Même si on a très envie de chanter, de danser, de peindre ou d’écrire, derrière tout cela il y a du travail. Même une facilité initiale n’est pas si bonne si l’on considère Picasso par exemple qui a cherché toute sa vie à faire des dessins d’enfants, lui qui savait si bien dessiner. Bien sûr, le plus souvent une certaine facilité peut être souhaitable et participe de la vocation initiale, de la révélation. Mais de toute manière, l’exigence, qui en découle, pousse toujours à aller plus loin, à suivre son propre chemin.
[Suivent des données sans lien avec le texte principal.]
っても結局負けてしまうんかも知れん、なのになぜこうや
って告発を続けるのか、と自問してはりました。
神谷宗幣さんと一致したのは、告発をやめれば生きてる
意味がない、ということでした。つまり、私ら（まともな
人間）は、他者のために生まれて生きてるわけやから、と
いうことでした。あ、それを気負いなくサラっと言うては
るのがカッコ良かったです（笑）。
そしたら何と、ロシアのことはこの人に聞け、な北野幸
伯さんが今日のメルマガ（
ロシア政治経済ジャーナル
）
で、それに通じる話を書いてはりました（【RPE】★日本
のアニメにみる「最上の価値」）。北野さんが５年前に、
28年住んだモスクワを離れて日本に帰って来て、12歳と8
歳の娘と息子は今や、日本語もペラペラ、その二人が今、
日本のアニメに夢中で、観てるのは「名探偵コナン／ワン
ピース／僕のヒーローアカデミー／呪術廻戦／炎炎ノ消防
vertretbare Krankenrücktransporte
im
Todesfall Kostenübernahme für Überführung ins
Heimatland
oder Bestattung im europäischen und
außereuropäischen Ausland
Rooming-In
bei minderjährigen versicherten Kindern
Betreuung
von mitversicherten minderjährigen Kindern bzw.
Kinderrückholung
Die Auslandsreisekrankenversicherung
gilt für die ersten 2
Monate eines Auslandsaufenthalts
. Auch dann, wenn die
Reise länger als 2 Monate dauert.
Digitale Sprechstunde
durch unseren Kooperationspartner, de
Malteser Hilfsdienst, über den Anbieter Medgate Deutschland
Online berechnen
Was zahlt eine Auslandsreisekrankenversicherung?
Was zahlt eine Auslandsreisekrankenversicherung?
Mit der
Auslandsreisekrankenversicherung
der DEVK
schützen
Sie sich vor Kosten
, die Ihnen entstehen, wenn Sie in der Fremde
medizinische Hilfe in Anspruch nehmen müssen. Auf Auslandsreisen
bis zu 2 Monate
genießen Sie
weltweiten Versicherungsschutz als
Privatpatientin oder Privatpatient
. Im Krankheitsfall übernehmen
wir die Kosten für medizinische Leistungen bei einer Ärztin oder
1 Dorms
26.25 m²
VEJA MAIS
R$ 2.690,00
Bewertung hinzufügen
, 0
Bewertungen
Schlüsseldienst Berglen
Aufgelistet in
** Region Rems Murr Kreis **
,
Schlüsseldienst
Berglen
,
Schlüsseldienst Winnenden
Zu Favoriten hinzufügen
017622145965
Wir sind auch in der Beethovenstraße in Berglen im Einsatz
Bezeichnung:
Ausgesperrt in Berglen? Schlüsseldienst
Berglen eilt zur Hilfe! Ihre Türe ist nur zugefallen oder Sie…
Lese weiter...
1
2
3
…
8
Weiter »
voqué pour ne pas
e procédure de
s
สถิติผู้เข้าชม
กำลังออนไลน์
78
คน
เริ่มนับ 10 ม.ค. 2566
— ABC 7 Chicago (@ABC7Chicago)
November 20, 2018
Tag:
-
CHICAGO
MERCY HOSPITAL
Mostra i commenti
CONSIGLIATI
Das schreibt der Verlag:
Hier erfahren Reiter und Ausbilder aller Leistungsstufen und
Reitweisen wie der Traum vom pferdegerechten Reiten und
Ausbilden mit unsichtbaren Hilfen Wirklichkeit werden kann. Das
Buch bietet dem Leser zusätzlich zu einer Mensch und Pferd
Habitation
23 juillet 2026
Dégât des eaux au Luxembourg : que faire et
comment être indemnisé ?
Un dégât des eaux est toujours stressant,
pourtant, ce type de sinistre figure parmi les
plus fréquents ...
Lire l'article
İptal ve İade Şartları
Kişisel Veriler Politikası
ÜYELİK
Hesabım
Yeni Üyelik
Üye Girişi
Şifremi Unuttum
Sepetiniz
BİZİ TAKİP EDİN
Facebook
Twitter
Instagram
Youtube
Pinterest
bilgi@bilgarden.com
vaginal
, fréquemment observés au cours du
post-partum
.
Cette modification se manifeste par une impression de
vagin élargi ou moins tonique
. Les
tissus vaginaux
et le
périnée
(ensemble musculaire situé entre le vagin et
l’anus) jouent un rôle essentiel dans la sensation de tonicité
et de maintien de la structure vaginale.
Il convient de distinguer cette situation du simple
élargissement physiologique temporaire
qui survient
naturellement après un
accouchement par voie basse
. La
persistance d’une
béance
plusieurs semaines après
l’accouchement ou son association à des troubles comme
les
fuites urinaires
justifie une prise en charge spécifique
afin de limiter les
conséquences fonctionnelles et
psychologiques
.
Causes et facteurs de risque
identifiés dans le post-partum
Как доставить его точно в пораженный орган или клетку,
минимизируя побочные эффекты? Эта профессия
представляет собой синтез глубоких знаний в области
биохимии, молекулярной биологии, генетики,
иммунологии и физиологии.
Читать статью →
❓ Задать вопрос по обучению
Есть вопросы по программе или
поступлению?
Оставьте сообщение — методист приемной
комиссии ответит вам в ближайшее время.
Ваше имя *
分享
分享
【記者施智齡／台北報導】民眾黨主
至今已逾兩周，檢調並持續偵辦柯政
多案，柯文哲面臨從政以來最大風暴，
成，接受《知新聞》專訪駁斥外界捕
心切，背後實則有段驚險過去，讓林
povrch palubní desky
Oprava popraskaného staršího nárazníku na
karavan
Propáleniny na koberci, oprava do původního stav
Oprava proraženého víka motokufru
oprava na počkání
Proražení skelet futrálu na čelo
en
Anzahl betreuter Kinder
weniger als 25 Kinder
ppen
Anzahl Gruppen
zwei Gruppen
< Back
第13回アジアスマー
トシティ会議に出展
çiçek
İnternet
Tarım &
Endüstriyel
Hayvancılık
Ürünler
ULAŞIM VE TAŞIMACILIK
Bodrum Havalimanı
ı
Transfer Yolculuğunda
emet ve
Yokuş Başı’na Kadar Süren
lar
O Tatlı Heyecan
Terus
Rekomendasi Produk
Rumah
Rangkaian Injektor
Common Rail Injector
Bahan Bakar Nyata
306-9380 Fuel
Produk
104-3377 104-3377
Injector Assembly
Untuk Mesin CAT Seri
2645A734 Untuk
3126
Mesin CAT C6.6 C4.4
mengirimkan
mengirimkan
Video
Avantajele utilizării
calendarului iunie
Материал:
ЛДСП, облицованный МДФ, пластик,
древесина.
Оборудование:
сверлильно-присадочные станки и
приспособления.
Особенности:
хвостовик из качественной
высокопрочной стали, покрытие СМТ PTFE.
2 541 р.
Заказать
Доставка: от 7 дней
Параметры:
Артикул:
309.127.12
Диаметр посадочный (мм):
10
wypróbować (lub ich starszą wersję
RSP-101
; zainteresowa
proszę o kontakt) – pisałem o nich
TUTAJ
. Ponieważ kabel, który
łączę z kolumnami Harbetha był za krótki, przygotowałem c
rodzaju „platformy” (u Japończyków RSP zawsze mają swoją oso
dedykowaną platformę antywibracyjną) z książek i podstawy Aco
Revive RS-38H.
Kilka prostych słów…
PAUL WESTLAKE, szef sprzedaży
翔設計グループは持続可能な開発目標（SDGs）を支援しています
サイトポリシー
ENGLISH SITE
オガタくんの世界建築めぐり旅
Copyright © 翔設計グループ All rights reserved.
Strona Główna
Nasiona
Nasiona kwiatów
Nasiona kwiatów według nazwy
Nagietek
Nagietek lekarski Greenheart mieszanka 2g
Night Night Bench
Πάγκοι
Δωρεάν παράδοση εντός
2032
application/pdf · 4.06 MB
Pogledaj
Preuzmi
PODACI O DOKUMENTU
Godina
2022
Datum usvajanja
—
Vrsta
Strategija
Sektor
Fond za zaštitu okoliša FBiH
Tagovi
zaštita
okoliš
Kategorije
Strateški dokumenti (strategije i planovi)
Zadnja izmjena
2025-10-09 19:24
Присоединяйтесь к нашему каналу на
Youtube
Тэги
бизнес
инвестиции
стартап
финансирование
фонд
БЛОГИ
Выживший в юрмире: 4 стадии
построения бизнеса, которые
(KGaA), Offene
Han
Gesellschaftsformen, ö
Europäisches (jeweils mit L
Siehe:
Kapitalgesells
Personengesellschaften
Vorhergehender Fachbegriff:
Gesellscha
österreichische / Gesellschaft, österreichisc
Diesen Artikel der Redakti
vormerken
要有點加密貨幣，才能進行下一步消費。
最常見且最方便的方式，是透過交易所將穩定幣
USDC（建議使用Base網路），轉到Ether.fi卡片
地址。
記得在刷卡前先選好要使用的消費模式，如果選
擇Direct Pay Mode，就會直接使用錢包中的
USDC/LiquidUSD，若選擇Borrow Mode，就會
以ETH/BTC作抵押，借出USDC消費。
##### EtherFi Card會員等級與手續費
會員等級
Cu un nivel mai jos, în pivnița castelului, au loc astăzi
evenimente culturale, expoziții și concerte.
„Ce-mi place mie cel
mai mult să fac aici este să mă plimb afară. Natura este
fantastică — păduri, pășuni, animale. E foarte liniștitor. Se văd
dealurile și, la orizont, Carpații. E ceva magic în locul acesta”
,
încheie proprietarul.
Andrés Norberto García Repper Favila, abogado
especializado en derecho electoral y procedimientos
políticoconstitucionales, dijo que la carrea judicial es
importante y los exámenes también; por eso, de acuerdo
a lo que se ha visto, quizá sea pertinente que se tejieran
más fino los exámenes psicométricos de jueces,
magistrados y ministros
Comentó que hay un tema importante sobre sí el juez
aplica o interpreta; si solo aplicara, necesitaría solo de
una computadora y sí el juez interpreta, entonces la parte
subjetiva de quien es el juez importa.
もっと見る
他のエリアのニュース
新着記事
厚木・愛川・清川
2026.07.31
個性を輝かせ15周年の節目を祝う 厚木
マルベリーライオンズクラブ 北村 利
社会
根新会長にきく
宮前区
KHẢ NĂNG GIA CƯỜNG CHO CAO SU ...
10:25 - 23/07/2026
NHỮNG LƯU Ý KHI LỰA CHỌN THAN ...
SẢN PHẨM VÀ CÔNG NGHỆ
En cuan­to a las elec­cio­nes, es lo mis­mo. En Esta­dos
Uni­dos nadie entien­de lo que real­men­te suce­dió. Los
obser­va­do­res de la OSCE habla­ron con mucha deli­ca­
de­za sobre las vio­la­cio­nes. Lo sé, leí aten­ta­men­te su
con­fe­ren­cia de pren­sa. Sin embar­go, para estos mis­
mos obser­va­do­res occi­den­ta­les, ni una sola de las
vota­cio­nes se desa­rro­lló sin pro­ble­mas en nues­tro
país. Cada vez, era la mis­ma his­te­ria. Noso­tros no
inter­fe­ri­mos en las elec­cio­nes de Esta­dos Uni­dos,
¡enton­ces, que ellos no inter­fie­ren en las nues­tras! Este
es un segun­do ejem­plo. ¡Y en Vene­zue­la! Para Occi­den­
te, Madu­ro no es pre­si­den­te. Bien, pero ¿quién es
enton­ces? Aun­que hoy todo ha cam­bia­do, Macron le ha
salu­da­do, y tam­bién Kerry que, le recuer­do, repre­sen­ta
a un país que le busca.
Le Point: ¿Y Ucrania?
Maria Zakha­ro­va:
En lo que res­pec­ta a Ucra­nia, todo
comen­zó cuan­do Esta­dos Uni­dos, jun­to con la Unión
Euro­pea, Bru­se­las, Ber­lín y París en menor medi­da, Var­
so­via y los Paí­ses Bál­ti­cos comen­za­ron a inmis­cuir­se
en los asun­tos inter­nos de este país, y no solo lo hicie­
De toute manière, l’art n’a rien à voir avec la performance. L’art c’est de l’humain transcendé, la beauté n’est qu’esthétisme. L’esthétisme est art mais ce n’est pas une surenchère du beau.

C’est pourquoi il ne faut confondre perfection et art. La perfection si elle tient plus de la performance que de la maîtrise est inutile face à la technologie et sa course progressiste. Le meilleur appareil de photographie numérique n’est rien si le photographe se contente de shooter au hasard, espérant un cliché exceptionnel. De même que celui qui s’obstine à régler son appareil, à en maîtriser les fonctionnalités complexes sans y mettre un zeste de lui-même, de compassion avec son sujet, qui reste sur le superficiel, sur le beau, sur la performance de son appareil, sur ses qualités de photographe. Il faut une âme, voire deux, celle du sujet photographié et celle du photographe. L’art distingue l’humanité du règne animal comme jadis l’âme distinguait l’homme de la bête. Et le merveilleux dans tout cela est qu’il est tout à fait possible qu’un homme fasse de l’art avec un appareil photographique numérique et des prises de vue au petit bonheur la chance. Ce ne sera qu’en apparence, ce sera sa manière de procéder mais au fond il y aura ce supplément d’âme, bien qu’au premier abord cela paraisse inexplicable.

Nous revenons donc à ce que disait Maria Joao Pires sur le chemin. On se cherche, idéalement toute notre vie, et on se trouve tout ou en partie au fil de nos rencontres, à chaque fois une intensité différente, on tourne autour de soi et du monde qui nous entoure. À la fin, nous avons une œuvre.